In a counter-complaint to Ching’s lawsuit, the Dungs alleged she drove too fast and recklessly down the driveway or, alternately, was intentionally “creepy” by driving past very slowly. They installed 24-hour video surveillance cameras, and allege Ching was captured on video “kicking, shoving, and damaging their plants and personal property.”

Then they complained that Ching was harassing them when she took photographs of the placement of the video surveillance system, or tried to photograph them taking pictures of her.

They also blamed Ching for harassing them by slamming doors, honking her horn, loudly clearing her throat, or setting off her car alarm.

In February 2014, Annette Dung obtained a temporary restraining order limiting Ching’s use of the driveway to driving in and out from her house. She was directed not to stop along the driveway, but enter and exit without stopping.

Meanwhile, the Dungs installed a swinging gate across the easement at the bottom of their driveway, requiring Ching to open the gate in order to enter or leave her property, and this became major source of conflict.

In order to open the gate for her car without violating the TRO, Ching would park at the top of the incline, walk down and open the gate, then walk back up the hill, retrieve her car, and drive down to her house.

The jury was apparently not amused, ruling that these and related Facebook comments by Denby, Darah, and Annette Dung defamed Ching and caused legal damages.

She complained that members of the Dung family would sometimes wait until she opened the gate, then close it as she was walking to her car, forcing her to repeat the process. At other times, Ching says they would hassle friends who tried to open the gate for her.

Then the Dungs started calling the police, often for extremely minor annoyances. Between April 2013 and June 2014, they called 911 at least 31 times.
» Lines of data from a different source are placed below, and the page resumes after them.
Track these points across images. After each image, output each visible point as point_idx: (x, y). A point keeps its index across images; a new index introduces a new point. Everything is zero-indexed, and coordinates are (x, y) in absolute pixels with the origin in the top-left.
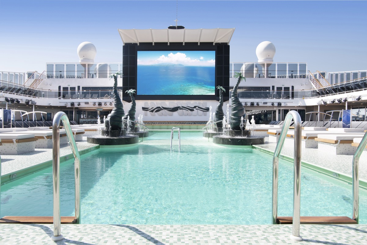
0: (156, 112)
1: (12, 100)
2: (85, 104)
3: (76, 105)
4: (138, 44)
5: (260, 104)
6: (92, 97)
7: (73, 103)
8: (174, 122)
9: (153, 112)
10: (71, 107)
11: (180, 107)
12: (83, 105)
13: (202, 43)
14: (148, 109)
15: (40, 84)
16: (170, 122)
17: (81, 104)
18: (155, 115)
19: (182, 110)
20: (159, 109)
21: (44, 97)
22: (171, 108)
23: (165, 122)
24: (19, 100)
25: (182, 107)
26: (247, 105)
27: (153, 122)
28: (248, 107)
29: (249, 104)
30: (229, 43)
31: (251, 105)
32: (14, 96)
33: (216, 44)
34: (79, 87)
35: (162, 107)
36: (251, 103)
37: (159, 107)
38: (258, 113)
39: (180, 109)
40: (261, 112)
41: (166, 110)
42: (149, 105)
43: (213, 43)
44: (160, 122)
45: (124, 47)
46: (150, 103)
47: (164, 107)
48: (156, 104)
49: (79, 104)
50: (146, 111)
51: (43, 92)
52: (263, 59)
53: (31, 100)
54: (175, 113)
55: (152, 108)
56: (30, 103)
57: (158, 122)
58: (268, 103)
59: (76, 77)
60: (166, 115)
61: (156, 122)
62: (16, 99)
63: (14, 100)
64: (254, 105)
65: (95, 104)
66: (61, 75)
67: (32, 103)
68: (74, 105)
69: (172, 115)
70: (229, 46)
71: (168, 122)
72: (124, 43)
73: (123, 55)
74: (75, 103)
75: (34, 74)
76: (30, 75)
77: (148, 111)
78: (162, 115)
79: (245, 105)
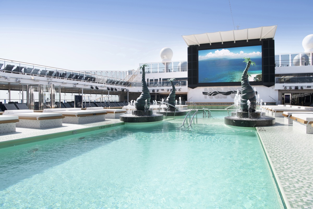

One day in February 2014, the Dungs had Ching arrested and prosecuted for violating the TRO by stopping at the top of the driveway to take a photo of an alleged obstruction of the easement. The charge was later dismissed. Another time she was arrested for honking her horn in what Annette Dung said was a harassing manner, and eventually paid a $10 fine.

On yet another occasion, Ching was washing her car in her yard when Denby and Darah Dung called the police, alleging she had intentionally sprayed them with water on the other side of the wall. Ching was arrested and charged with two counts of harassment. That case eventually went to trial and she was acquitted.
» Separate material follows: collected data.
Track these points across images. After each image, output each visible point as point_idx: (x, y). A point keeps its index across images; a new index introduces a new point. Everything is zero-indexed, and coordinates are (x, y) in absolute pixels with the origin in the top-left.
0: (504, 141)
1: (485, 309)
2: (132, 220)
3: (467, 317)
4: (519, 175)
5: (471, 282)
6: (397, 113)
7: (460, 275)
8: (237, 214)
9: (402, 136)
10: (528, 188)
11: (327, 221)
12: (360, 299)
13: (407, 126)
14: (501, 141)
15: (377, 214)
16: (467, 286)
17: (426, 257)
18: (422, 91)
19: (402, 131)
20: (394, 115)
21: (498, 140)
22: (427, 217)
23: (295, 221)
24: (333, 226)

Denby Dung called police one night because Ching had come outside with a flashlight, and Dung said the bright light hurt her eyes.

Ching, meanwhile, says she and her guests were subjected to humiliating comments by the Dung family, who allegedly would loudly comment on her sex life, accusing her of having “multiple sexual partners,” or male friends.

Some of these comments were repeated by the Dung Sisters on Facebook.

“Ever since she’s moved in she’s had so many men going up and down our driveway,” one sister wrote on the public Facebook page. “On this morning the guy driving her is not the same one she returned with later that night.”

The jury was apparently not amused, ruling that these and related comments by Denby, Darah, and Annette Dung defamed Ching and caused legal damages.

The jury ruled that “malicious prosecution” also damaged Ching, referring to the complaints that led to arrests and court action. And then there was the finding of a “civil conspiracy” by the Dung family against Ching.

In the end, the jury awarded Ching $500,000 in general damages, $100,000 in punitive damages, and $16,600 in special damages, court records show.

Oh, and that disputed easement? The jury ruled that Ching indeed has the legal right to use the driveway easement for both pedestrian and vehicle access, and right to the easement had never been abandoned.

Meanwhile, it seems likely the craziness will continue. If the past course of the dispute is any indication, this judgment is likely to be appealed, and the cost to the parties, and to the public, will continue to mount.